Die dritte ist die Größe des Elements, und sie ist der Grund, warum ein pauschaler Wert für „alle Fenster" nicht trägt: Je kleiner das Fenster, desto größer der Rahmenanteil und desto stärker zieht der schlechtere Rahmenwert den Gesamtwert nach oben.
Häufige Fragen
- Mein Angebot nennt U = 0,6. Ist das förderfähig?
- Vermutlich beschreibt diese Zahl die Verglasung, nicht das Fenster. Werte um 0,5 bis 0,7 sind fast immer Ug-Werte, Werte um 0,8 bis 1,3 fast immer Uw-Werte. Das fertige Fenster liegt bei einem Ug von 0,6 typischerweise zwischen 0,9 und 1,0 – also möglicherweise über der Anforderung von 0,95. Lassen Sie sich den Uw-Wert je Element schriftlich bestätigen.
- Wie groß ist der Abstand zwischen Ug und Uw?
- Bei einem üblichen Kunststofffenster liegt Uw um etwa 0,3 bis 0,4 W/(m²·K) über Ug. Der Grund ist, dass der Rahmen schlechter dämmt als moderne Dreifachverglasung und der Randverbund am Scheibenrand die schwächste Stelle des Bauteils ist.

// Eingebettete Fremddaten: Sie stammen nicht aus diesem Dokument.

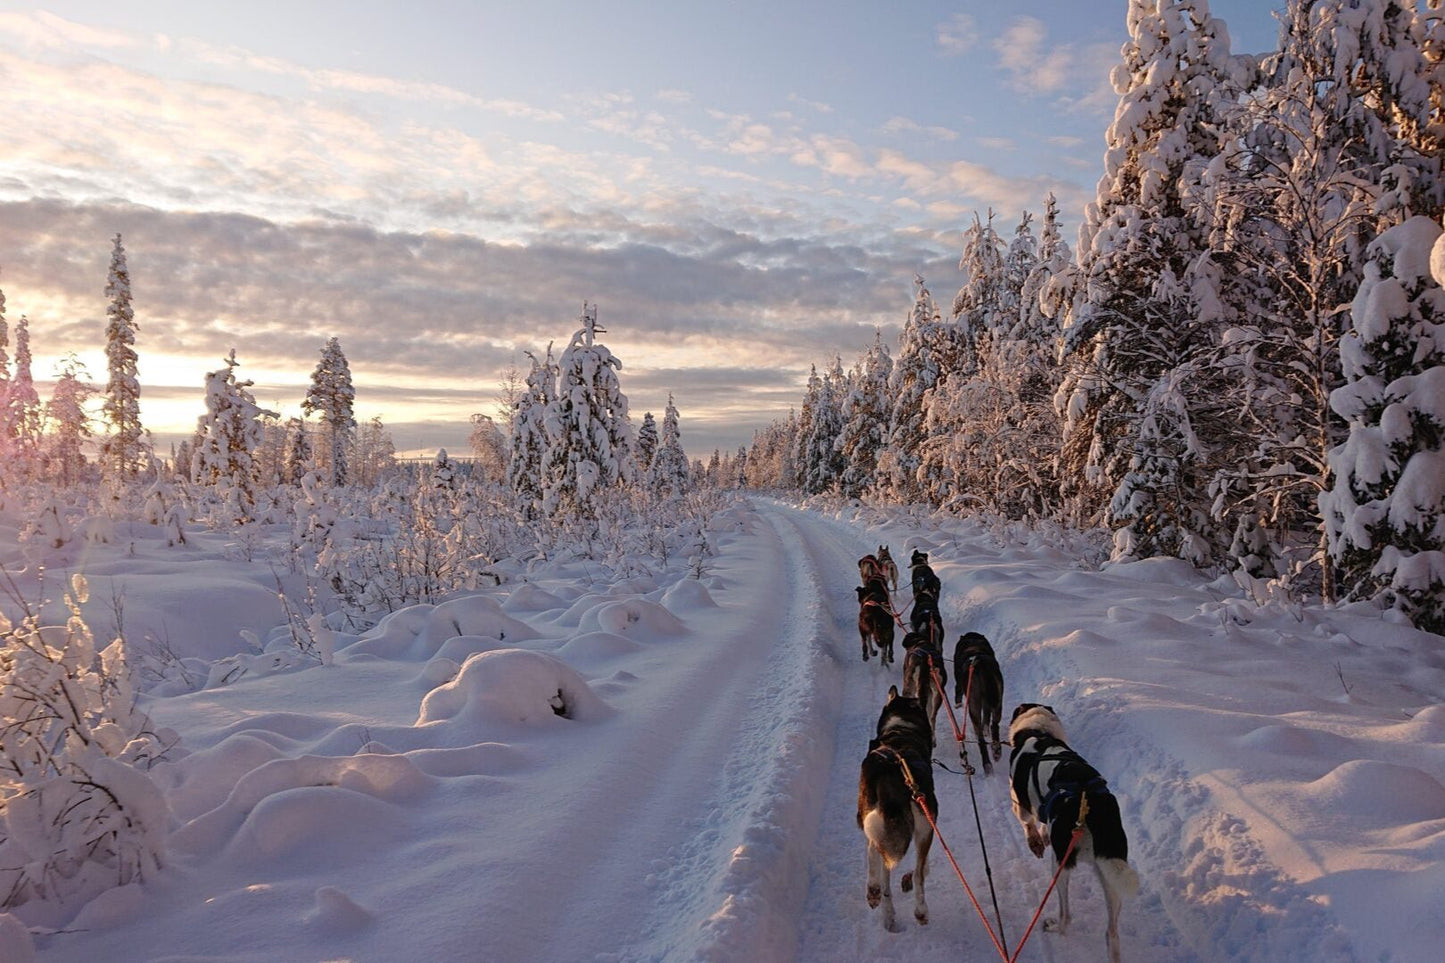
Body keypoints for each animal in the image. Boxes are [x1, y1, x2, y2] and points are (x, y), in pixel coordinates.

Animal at [1011, 702, 1132, 954]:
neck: (1038, 732)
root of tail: (1089, 802)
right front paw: (1042, 836)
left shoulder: (1021, 805)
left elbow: (1028, 824)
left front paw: (1036, 841)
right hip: (1110, 874)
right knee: (1112, 934)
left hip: (1059, 865)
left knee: (1066, 917)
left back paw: (1053, 926)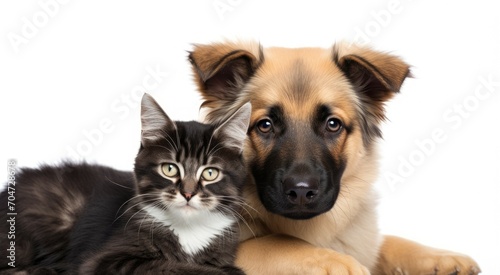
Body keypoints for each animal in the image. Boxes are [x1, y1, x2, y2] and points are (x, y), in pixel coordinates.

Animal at [0, 94, 250, 274]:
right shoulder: (105, 260)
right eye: (169, 169)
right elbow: (171, 267)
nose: (188, 193)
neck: (188, 229)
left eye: (210, 173)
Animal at [188, 41, 480, 275]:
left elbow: (384, 242)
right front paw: (336, 261)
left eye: (332, 124)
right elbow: (276, 243)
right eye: (265, 125)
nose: (301, 191)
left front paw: (438, 256)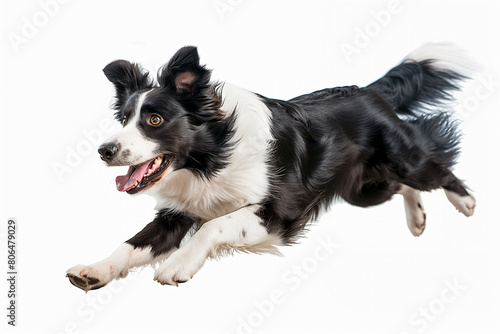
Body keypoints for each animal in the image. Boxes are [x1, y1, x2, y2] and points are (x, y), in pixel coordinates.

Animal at [66, 43, 476, 290]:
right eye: (123, 119)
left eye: (154, 120)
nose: (104, 150)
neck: (210, 160)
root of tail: (368, 90)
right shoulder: (175, 214)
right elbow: (131, 244)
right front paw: (95, 270)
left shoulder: (277, 213)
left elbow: (214, 225)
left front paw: (178, 265)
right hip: (364, 188)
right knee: (401, 185)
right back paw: (417, 218)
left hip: (401, 160)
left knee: (434, 167)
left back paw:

Bei kleinen Fenstern mit hohem Rahmenanteil ist der Abstand größer.
- Gilt für Dachflächenfenster auch die 0,95?
- Nein, für sie gilt ein Uw von höchstens 1,0. Dachflächenfenster stehen in der Anlage zur Richtlinie als eigene Zeile. Das gilt auch, wenn sie im Zuge einer Dachsanierung mitgetauscht werden.
- Muss jedes einzelne Fenster die Anforderung erfüllen?
- Ja – maßgeblich ist das eingebaute Element, nicht der Durchschnitt über alle Fenster. Das ist bei kleinen Elementen mit hohem Rahmenanteil relevant: Ein Kellerfenster mit derselben Verglasung wie das bodentiefe Wohnzimmerelement kann die Anforderung reißen, während das große Element sie deutlich unterschreitet.
- Was ist mit Sprossen?
- Echte, durch das Glas geführte Sprossen unterteilen die Scheibe in kleine Felder und vervielfachen den Randverbund – der Uw-Wert verschlechtert sich spürbar. Aufgeklebte Sprossen tun das nicht. Für Baudenkmale mit echten glasteilenden Sprossen gilt deshalb eine eigene, mildere Zeile von 1,6 statt 1,4.